Written task. Retype each line exactly as it stands, beginning at the first line of the material and finishing with the line that contains "experienced locksmith is one that has the".

Entries supplied.
━━━━━━━━
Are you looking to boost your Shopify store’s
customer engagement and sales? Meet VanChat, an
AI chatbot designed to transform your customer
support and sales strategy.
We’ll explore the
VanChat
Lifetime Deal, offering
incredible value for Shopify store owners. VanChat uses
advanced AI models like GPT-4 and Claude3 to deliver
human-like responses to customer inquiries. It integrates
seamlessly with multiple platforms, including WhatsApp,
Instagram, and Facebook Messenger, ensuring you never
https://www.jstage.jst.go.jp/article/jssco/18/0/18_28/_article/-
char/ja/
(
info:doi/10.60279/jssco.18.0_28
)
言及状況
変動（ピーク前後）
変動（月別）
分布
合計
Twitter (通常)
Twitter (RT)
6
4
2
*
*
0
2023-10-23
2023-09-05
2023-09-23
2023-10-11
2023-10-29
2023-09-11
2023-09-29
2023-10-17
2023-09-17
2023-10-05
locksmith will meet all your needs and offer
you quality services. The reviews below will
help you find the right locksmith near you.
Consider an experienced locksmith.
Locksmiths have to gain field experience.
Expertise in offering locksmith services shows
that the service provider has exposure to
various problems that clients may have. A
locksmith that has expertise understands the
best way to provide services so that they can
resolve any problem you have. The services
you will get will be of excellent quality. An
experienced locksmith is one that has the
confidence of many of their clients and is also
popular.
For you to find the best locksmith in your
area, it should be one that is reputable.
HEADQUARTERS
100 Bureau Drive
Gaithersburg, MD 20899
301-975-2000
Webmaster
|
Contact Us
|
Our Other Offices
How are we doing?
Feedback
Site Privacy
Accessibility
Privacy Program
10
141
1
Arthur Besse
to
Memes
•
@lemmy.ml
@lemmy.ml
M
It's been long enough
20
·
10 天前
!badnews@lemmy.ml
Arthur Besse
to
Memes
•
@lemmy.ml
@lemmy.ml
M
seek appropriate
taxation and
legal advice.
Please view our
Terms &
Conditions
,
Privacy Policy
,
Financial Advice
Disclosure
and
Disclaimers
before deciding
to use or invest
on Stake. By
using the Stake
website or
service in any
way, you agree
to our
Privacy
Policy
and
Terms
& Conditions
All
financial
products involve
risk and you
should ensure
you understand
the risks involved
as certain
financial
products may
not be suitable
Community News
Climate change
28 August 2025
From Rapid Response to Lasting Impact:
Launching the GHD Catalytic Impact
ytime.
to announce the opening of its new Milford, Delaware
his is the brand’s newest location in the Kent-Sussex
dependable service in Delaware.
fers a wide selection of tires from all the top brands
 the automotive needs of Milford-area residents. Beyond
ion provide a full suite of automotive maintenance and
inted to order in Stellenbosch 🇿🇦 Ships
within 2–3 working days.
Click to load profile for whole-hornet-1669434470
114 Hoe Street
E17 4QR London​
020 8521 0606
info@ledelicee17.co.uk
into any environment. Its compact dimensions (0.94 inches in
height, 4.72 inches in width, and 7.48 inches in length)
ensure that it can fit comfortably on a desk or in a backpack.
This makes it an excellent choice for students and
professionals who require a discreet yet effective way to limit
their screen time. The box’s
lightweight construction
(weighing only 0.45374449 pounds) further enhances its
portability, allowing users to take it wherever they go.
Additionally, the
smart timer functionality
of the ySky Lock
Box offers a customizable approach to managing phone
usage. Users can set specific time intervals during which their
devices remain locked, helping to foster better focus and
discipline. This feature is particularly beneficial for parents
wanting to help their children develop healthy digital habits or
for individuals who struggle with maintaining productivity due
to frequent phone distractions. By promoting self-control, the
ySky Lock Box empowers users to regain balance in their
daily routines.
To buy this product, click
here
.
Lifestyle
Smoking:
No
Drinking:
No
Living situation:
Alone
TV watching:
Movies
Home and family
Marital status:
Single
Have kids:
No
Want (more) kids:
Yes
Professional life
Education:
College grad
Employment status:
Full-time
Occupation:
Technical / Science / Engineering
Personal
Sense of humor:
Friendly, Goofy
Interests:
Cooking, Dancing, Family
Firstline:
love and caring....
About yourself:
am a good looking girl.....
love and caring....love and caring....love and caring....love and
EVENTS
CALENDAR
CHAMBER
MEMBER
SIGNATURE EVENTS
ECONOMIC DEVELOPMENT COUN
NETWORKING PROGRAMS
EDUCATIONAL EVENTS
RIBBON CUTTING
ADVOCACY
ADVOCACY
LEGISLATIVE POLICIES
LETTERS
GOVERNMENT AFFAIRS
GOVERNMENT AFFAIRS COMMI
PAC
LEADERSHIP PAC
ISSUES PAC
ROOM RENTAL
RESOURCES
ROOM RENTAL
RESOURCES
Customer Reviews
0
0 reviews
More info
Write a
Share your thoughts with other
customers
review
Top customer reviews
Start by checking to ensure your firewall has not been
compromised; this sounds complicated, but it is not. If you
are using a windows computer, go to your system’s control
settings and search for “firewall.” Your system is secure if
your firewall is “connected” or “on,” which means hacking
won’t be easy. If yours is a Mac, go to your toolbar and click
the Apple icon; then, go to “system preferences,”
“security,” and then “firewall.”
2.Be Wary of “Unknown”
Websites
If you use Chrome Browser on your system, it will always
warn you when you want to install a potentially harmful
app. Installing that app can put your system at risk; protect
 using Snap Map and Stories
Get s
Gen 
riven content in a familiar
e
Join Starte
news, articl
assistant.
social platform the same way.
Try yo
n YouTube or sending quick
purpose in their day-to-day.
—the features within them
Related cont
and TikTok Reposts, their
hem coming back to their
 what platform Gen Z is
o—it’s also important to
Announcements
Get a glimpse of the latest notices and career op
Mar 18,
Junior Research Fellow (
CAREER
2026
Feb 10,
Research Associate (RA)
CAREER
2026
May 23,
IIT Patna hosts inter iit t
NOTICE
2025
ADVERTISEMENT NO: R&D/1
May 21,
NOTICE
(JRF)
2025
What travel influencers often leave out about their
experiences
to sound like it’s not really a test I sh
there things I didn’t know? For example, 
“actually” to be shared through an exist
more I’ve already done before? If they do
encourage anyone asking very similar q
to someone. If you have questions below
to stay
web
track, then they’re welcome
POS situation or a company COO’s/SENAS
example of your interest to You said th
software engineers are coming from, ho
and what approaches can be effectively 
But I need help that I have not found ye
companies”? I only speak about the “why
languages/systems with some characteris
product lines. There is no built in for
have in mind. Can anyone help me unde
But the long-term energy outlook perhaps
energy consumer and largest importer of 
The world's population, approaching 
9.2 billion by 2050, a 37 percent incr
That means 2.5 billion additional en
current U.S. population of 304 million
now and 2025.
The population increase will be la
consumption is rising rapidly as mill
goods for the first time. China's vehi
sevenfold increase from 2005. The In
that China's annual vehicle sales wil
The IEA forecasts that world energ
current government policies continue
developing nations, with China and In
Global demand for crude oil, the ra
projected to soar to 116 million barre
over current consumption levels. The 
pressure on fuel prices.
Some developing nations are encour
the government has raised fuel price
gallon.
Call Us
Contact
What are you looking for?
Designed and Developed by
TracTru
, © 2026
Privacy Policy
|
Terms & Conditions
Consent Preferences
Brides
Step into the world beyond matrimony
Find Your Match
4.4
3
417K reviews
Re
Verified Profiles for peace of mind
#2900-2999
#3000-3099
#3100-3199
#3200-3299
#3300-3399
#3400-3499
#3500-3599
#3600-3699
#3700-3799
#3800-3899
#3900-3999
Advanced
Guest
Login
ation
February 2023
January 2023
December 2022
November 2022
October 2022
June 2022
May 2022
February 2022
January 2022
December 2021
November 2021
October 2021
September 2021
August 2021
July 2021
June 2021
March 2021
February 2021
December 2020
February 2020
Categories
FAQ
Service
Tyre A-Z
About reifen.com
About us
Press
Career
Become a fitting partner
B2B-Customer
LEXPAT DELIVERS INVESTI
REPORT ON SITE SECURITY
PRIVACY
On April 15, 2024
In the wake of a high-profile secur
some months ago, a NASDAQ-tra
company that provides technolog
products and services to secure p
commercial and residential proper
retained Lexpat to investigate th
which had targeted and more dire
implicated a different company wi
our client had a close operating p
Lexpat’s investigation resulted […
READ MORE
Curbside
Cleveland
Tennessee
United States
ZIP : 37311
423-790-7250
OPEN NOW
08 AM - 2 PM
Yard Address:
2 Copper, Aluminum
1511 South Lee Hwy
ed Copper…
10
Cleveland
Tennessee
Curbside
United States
━━━━━━━━
Reply.
Are you looking to boost your Shopify store’s
customer engagement and sales? Meet VanChat, an
AI chatbot designed to transform your customer
support and sales strategy.
We’ll explore the
VanChat
Lifetime Deal, offering
incredible value for Shopify store owners. VanChat uses
advanced AI models like GPT-4 and Claude3 to deliver
human-like responses to customer inquiries. It integrates
seamlessly with multiple platforms, including WhatsApp,
Instagram, and Facebook Messenger, ensuring you never
https://www.jstage.jst.go.jp/article/jssco/18/0/18_28/_article/-
char/ja/
(
info:doi/10.60279/jssco.18.0_28
)
言及状況
変動（ピーク前後）
変動（月別）
分布
合計
Twitter (通常)
Twitter (RT)
6
4
2
*
*
0
2023-10-23
2023-09-05
2023-09-23
2023-10-11
2023-10-29
2023-09-11
2023-09-29
2023-10-17
2023-09-17
2023-10-05
locksmith will meet all your needs and offer
you quality services. The reviews below will
help you find the right locksmith near you.
Consider an experienced locksmith.
Locksmiths have to gain field experience.
Expertise in offering locksmith services shows
that the service provider has exposure to
various problems that clients may have. A
locksmith that has expertise understands the
best way to provide services so that they can
resolve any problem you have. The services
you will get will be of excellent quality. An
experienced locksmith is one that has the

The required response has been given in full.